Work required
Given these entries, repeat exactly the lines starting with the one that has "Anniversary" and going on through the one that has "outside the session, participants must", both included, but none of the pictures.

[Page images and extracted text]
|---|

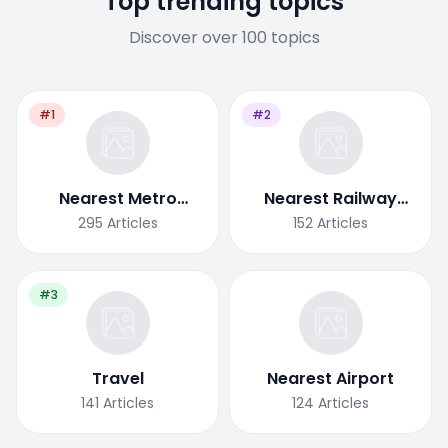
Top trending topics
Discover over 100 topics
#1
#2
Nearest Metro
Nearest Railway
Station
Station
295
Articles
152
Articles
#3
Travel
Nearest Airport
141
Articles
124
Articles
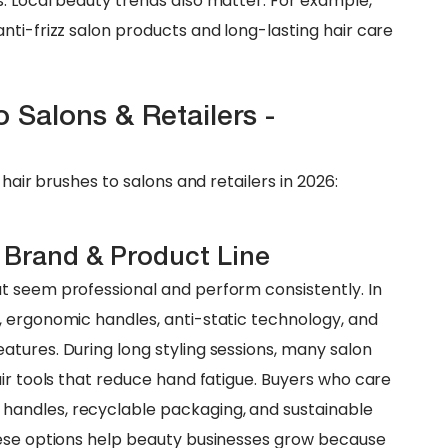
. Local beauty trends also matter. For example,
nti-frizz salon products and long-lasting hair care
 Salons & Retailers -
hair brushes to salons and retailers in 2026:
 Brand & Product Line
t seem professional and perform consistently. In
, ergonomic handles, anti-static technology, and
tures. During long styling sessions, many salon
ir tools that reduce hand fatigue. Buyers who care
andles, recyclable packaging, and sustainable
hese options help beauty businesses grow because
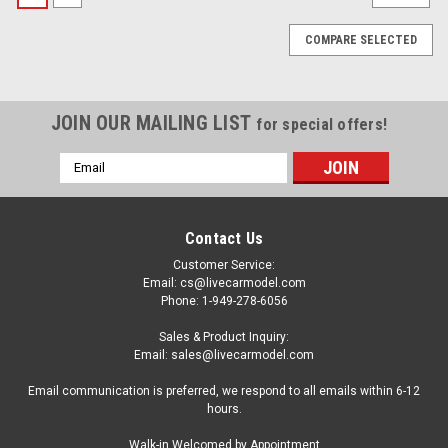
COMPARE SELECTED
JOIN OUR MAILING LIST
for special offers!
Email
Address
Contact Us
Customer Service:
Email: cs@livecarmodel.com
Phone: 1-949-278-6056
Sales & Product Inquiry:
Email: sales@livecarmodel.com
Email communication is preferred, we respond to all emails within 6-12
hours.
|
BBR
Sku:
P18190A2
Walk-in Welcomed by Appointment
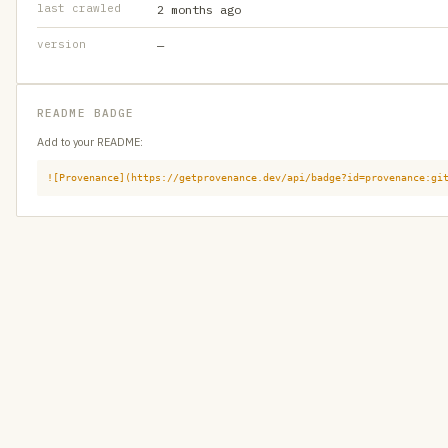
last crawled
2 months ago
version
—
README BADGE
Add to your README:
![Provenance](https://getprovenance.dev/api/badge?id=provenance:gi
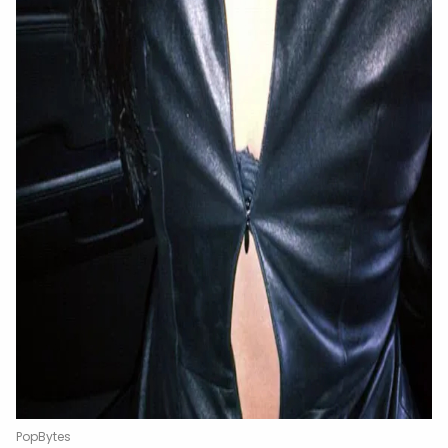
PopBytes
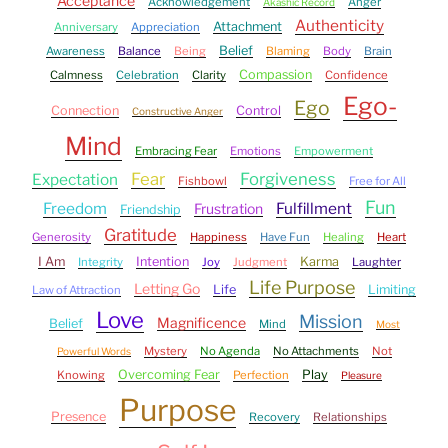
Acceptance
Acknowledgement
Anger
Akashic Record
Authenticity
Attachment
Anniversary
Appreciation
Belief
Awareness
Balance
Being
Blaming
Body
Brain
Compassion
Calmness
Celebration
Clarity
Confidence
Ego-
Ego
Connection
Control
Constructive Anger
Mind
Embracing Fear
Emotions
Empowerment
Fear
Forgiveness
Expectation
Fishbowl
Free for All
Fun
Freedom
Fulfillment
Frustration
Friendship
Gratitude
Generosity
Happiness
Have Fun
Healing
Heart
I Am
Intention
Karma
Integrity
Joy
Judgment
Laughter
Life Purpose
Letting Go
Life
Limiting
Law of Attraction
Love
Mission
Magnificence
Belief
Mind
Most
Mystery
No Agenda
No Attachments
Not
Powerful Words
Overcoming Fear
Play
Knowing
Perfection
Pleasure
Purpose
Presence
Recovery
Relationships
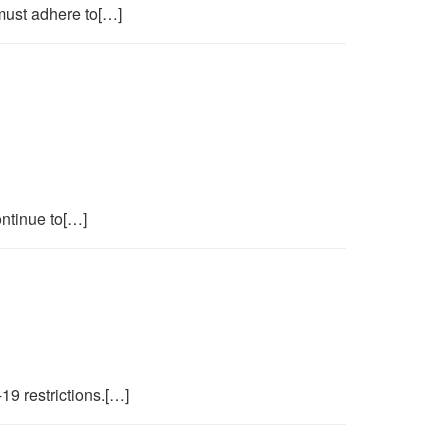
must adhere to[…]
ontinue to[…]
19 restrictions.[…]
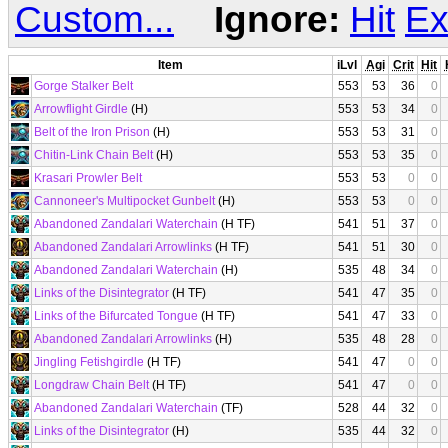
Custom...
Ignore:
Hit
Ex
Item
iLvl
Agi
Crit
Hit
Gorge Stalker Belt
553
53
36
0
Arrowflight Girdle
(H)
553
53
34
0
Belt of the Iron Prison
(H)
553
53
31
0
Chitin-Link Chain Belt
(H)
553
53
35
0
Krasari Prowler Belt
553
53
0
0
Cannoneer's Multipocket Gunbelt
(H)
553
53
0
0
Abandoned Zandalari Waterchain
(H TF)
541
51
37
0
Abandoned Zandalari Arrowlinks
(H TF)
541
51
30
0
Abandoned Zandalari Waterchain
(H)
535
48
34
0
Links of the Disintegrator
(H TF)
541
47
35
0
Links of the Bifurcated Tongue
(H TF)
541
47
33
0
Abandoned Zandalari Arrowlinks
(H)
535
48
28
0
Jingling Fetishgirdle
(H TF)
541
47
0
0
Longdraw Chain Belt
(H TF)
541
47
0
0
Abandoned Zandalari Waterchain
(TF)
528
44
32
0
Links of the Disintegrator
(H)
535
44
32
0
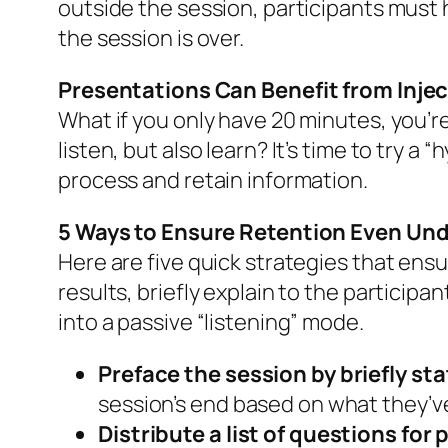
outside the session, participants must 
the session is over.
Presentations Can Benefit from Injec
What if you only have 20 minutes, you’re
listen, but also learn? It’s time to try a
process and retain information.
5 Ways to Ensure Retention Even Und
Here are five quick strategies that ensu
results, briefly explain to the participa
into a passive “listening” mode.
Preface the session by briefly st
session’s end based on what they’v
Distribute a list of questions for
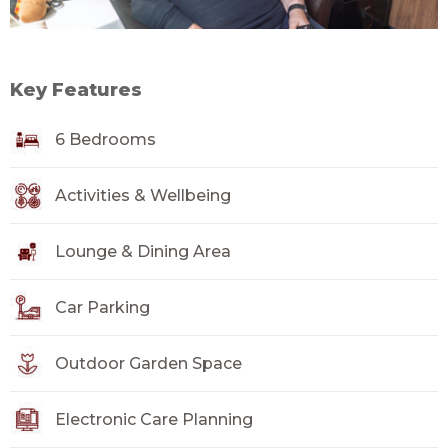
Key Features
6 Bedrooms
Activities & Wellbeing
Lounge & Dining Area
Car Parking
Outdoor Garden Space
Electronic Care Planning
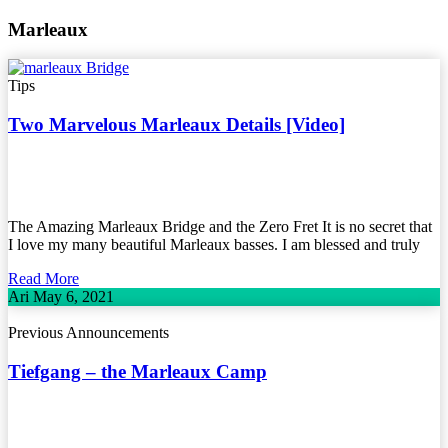
Marleaux
Tips
Two Marvelous Marleaux Details [Video]
The Amazing Marleaux Bridge and the Zero Fret It is no secret that
I love my many beautiful Marleaux basses. I am blessed and truly
Read More
Ari
May 6, 2021
Previous Announcements
Tiefgang – the Marleaux Camp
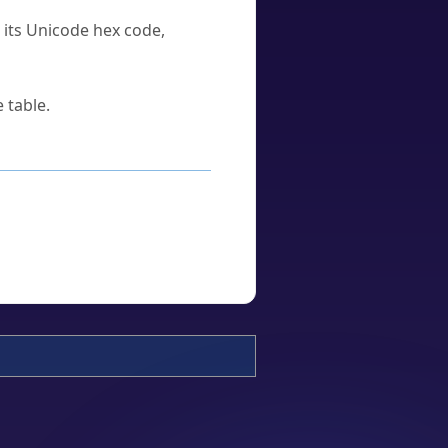
u its Unicode hex code,
 table.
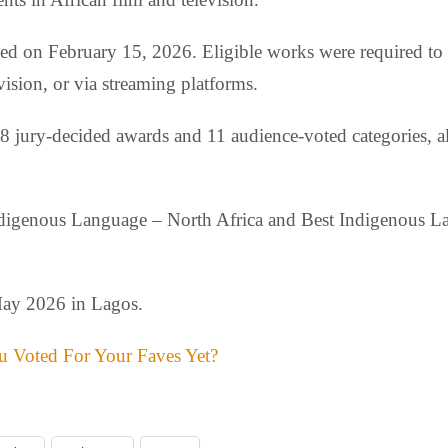
osed on February 15, 2026. Eligible works were required t
ision, or via streaming platforms.
 18 jury-decided awards and 11 audience-voted categories, a
Indigenous Language – North Africa and Best Indigenous La
May 2026 in Lagos.
 Voted For Your Faves Yet?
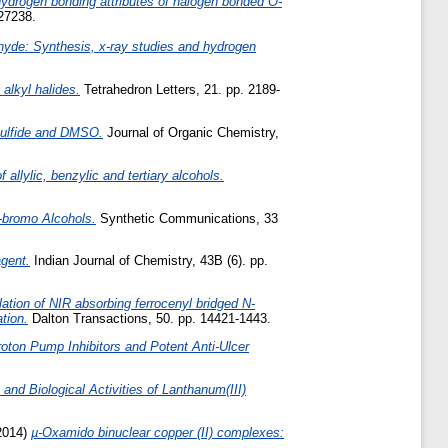
hydrogen bonding attributes of halogen bonded O-
127238.
yde: Synthesis, x-ray studies and hydrogen
 alkyl halides.
Tetrahedron Letters, 21. pp. 2189-
 Sulfide and DMSO.
Journal of Organic Chemistry,
allylic, benzylic and tertiary alcohols.
b-bromo Alcohols.
Synthetic Communications, 33
agent.
Indian Journal of Chemistry, 43B (6). pp.
olation of NIR absorbing ferrocenyl bridged N-
tion.
Dalton Transactions, 50. pp. 14421-1443.
oton Pump Inhibitors and Potent Anti-Ulcer
and Biological Activities of Lanthanum(III)
2014)
µ-Oxamido binuclear copper (II) complexes:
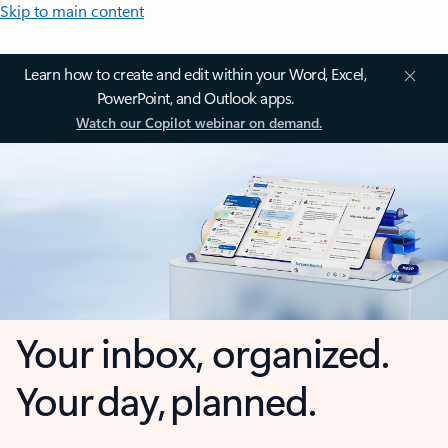
Skip to main content
Learn how to create and edit within your Word, Excel,
PowerPoint, and Outlook apps.
Watch our Copilot webinar on demand.
Your inbox, organized.
Your day, planned.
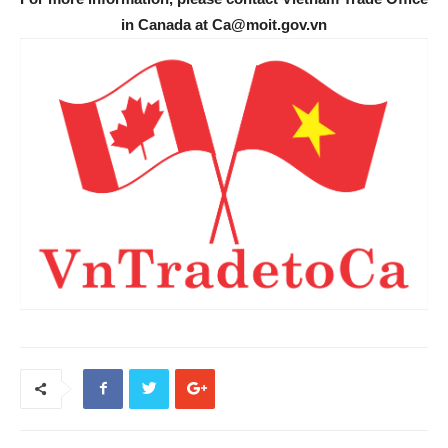
in Canada at Ca@moit.gov.vn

|---|

Result of this task
Anniversary
Appreciation
Belief
Awareness
Balance
Being
Blaming
Body
Brain
Compassion
Calmness
Celebration
Clarity
Confidence
Ego-
Ego
Connection
Control
Constructive Anger
Mind
Embracing Fear
Emotions
Empowerment
Fear
Forgiveness
Expectation
Fishbowl
Free for All
Fun
Freedom
Fulfillment
Frustration
Friendship
Gratitude
Generosity
Happiness
Have Fun
Healing
Heart
I Am
Intention
Karma
Integrity
Joy
Judgment
Laughter
Life Purpose
Letting Go
Life
Limiting
Law of Attraction
Love
Mission
Magnificence
Belief
Mind
Most
Mystery
No Agenda
No Attachments
Not
Powerful Words
Overcoming Fear
Play
Knowing
Perfection
Pleasure
Purpose
Presence
Recovery
Relationships
must adhere to[…]
ontinue to[…]
19 restrictions.[…]
Custom...
Ignore:
Hit
Ex
Item
iLvl
Agi
Crit
Hit
Gorge Stalker Belt
553
53
36
0
Arrowflight Girdle
(H)
553
53
34
0
Belt of the Iron Prison
(H)
553
53
31
0
Chitin-Link Chain Belt
(H)
553
53
35
0
Krasari Prowler Belt
553
53
0
0
Cannoneer's Multipocket Gunbelt
(H)
553
53
0
0
Abandoned Zandalari Waterchain
(H TF)
541
51
37
0
Abandoned Zandalari Arrowlinks
(H TF)
541
51
30
0
Abandoned Zandalari Waterchain
(H)
535
48
34
0
Links of the Disintegrator
(H TF)
541
47
35
0
Links of the Bifurcated Tongue
(H TF)
541
47
33
0
Abandoned Zandalari Arrowlinks
(H)
535
48
28
0
Jingling Fetishgirdle
(H TF)
541
47
0
0
Longdraw Chain Belt
(H TF)
541
47
0
0
Abandoned Zandalari Waterchain
(TF)
528
44
32
0
Links of the Disintegrator
(H)
535
44
32
0
outside the session, participants must 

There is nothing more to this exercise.